Transcribe the stretch of entries below from the line with "Gobierno expide decreto que" through the line with "窓会員限定コンテンツが満載！", exactly and with both ends included; leave out all other lines.

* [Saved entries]
☆ ☆ ☆ ☆ ☆

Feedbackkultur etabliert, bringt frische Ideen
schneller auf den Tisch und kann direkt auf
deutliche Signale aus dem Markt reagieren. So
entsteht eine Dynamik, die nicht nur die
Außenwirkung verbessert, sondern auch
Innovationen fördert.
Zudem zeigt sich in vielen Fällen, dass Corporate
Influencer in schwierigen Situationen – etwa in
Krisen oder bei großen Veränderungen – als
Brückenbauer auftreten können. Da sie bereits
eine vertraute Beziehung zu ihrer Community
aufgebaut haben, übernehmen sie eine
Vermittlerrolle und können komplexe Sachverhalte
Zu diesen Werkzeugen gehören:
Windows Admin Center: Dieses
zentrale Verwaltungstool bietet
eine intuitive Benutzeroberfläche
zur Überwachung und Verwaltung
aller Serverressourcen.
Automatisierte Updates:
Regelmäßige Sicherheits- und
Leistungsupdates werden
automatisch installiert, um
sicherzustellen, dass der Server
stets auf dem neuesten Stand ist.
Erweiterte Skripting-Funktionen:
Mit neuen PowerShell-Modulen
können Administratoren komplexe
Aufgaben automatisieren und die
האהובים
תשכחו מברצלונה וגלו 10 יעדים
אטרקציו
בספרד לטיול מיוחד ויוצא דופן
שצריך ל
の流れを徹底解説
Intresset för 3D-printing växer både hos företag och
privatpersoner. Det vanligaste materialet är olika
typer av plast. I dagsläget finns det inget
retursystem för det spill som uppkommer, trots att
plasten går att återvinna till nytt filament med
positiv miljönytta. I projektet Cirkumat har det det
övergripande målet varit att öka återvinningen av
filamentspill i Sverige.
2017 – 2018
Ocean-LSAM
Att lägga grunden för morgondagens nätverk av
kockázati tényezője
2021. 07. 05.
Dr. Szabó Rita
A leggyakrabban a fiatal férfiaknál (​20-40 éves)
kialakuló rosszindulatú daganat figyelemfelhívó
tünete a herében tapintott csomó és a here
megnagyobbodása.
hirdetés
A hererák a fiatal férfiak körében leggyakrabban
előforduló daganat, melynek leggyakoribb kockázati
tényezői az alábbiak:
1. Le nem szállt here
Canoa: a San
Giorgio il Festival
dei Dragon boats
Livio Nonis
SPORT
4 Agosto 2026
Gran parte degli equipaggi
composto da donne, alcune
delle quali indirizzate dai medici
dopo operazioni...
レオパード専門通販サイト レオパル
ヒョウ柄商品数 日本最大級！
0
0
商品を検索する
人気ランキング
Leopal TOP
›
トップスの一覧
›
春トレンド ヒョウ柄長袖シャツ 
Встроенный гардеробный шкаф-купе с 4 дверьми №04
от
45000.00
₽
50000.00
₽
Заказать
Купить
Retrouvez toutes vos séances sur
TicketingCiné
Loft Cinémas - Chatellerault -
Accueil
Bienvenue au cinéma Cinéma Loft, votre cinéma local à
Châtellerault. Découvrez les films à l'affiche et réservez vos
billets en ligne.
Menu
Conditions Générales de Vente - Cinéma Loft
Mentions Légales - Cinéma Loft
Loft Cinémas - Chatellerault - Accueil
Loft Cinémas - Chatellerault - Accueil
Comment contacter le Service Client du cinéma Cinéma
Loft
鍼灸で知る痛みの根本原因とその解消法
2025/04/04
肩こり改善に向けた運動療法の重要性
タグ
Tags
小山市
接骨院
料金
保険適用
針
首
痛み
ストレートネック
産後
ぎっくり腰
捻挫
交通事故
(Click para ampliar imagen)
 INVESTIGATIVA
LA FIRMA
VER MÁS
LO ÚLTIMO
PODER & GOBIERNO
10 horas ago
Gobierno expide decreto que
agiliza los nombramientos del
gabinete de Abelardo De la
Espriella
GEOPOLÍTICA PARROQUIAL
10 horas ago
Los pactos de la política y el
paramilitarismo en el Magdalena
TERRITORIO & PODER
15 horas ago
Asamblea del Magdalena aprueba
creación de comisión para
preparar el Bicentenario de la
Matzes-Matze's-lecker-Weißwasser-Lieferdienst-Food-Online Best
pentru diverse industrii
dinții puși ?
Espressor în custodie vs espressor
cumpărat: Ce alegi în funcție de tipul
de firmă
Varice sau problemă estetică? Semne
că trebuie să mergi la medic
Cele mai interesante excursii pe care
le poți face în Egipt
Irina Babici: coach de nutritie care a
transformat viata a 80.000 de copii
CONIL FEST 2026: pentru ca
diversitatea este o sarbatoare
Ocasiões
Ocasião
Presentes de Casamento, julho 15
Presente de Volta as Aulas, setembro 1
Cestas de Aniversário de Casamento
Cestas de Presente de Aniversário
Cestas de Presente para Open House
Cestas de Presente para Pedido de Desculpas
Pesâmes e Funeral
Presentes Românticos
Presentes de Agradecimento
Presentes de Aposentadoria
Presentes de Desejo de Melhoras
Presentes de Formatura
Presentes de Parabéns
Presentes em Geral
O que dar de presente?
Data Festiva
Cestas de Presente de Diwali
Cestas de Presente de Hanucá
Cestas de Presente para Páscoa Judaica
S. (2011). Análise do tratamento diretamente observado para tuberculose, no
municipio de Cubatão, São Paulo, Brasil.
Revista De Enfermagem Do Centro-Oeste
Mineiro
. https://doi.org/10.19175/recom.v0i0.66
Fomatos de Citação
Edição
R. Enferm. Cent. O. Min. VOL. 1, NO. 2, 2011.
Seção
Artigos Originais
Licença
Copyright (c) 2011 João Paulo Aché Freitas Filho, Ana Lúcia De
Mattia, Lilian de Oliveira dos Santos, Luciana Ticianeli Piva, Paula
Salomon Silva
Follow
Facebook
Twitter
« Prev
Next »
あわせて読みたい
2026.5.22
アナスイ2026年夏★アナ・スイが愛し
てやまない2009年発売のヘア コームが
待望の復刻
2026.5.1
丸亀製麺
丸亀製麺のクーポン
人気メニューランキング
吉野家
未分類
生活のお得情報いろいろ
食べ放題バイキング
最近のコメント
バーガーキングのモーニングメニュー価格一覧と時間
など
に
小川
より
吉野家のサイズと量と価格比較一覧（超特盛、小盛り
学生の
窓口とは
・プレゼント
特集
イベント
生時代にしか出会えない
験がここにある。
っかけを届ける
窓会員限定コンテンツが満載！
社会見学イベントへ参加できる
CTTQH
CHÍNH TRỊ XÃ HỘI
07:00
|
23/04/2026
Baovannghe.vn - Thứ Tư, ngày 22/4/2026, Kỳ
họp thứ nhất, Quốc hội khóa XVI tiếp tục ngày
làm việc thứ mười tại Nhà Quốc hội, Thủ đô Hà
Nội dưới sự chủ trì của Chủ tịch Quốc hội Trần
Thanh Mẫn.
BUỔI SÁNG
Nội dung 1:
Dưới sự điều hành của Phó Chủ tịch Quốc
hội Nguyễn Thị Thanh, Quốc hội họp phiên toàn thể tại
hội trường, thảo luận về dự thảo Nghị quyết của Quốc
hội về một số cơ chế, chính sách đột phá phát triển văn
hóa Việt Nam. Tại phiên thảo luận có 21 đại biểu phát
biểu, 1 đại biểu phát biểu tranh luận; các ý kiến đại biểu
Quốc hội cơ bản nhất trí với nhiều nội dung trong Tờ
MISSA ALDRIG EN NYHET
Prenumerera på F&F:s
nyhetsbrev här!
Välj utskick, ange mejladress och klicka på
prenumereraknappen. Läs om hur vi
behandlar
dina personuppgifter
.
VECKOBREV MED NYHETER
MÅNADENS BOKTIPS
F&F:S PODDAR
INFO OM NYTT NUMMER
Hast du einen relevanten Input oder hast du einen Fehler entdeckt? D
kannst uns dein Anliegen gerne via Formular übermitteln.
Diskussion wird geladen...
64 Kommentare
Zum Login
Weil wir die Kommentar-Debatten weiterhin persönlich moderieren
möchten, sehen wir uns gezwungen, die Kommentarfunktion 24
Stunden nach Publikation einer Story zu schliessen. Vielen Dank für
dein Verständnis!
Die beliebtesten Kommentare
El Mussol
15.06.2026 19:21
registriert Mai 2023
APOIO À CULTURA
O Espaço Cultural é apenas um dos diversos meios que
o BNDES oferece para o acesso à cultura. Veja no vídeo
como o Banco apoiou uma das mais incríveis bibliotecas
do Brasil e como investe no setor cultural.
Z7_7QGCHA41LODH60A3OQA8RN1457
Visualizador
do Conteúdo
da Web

☆ ☆ ☆ ☆ ☆

* [Answer for this exercise]
Gobierno expide decreto que
agiliza los nombramientos del
gabinete de Abelardo De la
Espriella
GEOPOLÍTICA PARROQUIAL
10 horas ago
Los pactos de la política y el
paramilitarismo en el Magdalena
TERRITORIO & PODER
15 horas ago
Asamblea del Magdalena aprueba
creación de comisión para
preparar el Bicentenario de la
Matzes-Matze's-lecker-Weißwasser-Lieferdienst-Food-Online Best
pentru diverse industrii
dinții puși ?
Espressor în custodie vs espressor
cumpărat: Ce alegi în funcție de tipul
de firmă
Varice sau problemă estetică? Semne
că trebuie să mergi la medic
Cele mai interesante excursii pe care
le poți face în Egipt
Irina Babici: coach de nutritie care a
transformat viata a 80.000 de copii
CONIL FEST 2026: pentru ca
diversitatea este o sarbatoare
Ocasiões
Ocasião
Presentes de Casamento, julho 15
Presente de Volta as Aulas, setembro 1
Cestas de Aniversário de Casamento
Cestas de Presente de Aniversário
Cestas de Presente para Open House
Cestas de Presente para Pedido de Desculpas
Pesâmes e Funeral
Presentes Românticos
Presentes de Agradecimento
Presentes de Aposentadoria
Presentes de Desejo de Melhoras
Presentes de Formatura
Presentes de Parabéns
Presentes em Geral
O que dar de presente?
Data Festiva
Cestas de Presente de Diwali
Cestas de Presente de Hanucá
Cestas de Presente para Páscoa Judaica
S. (2011). Análise do tratamento diretamente observado para tuberculose, no
municipio de Cubatão, São Paulo, Brasil.
Revista De Enfermagem Do Centro-Oeste
Mineiro
. https://doi.org/10.19175/recom.v0i0.66
Fomatos de Citação
Edição
R. Enferm. Cent. O. Min. VOL. 1, NO. 2, 2011.
Seção
Artigos Originais
Licença
Copyright (c) 2011 João Paulo Aché Freitas Filho, Ana Lúcia De
Mattia, Lilian de Oliveira dos Santos, Luciana Ticianeli Piva, Paula
Salomon Silva
Follow
Facebook
Twitter
« Prev
Next »
あわせて読みたい
2026.5.22
アナスイ2026年夏★アナ・スイが愛し
てやまない2009年発売のヘア コームが
待望の復刻
2026.5.1
丸亀製麺
丸亀製麺のクーポン
人気メニューランキング
吉野家
未分類
生活のお得情報いろいろ
食べ放題バイキング
最近のコメント
バーガーキングのモーニングメニュー価格一覧と時間
など
に
小川
より
吉野家のサイズと量と価格比較一覧（超特盛、小盛り
学生の
窓口とは
・プレゼント
特集
イベント
生時代にしか出会えない
験がここにある。
っかけを届ける
窓会員限定コンテンツが満載！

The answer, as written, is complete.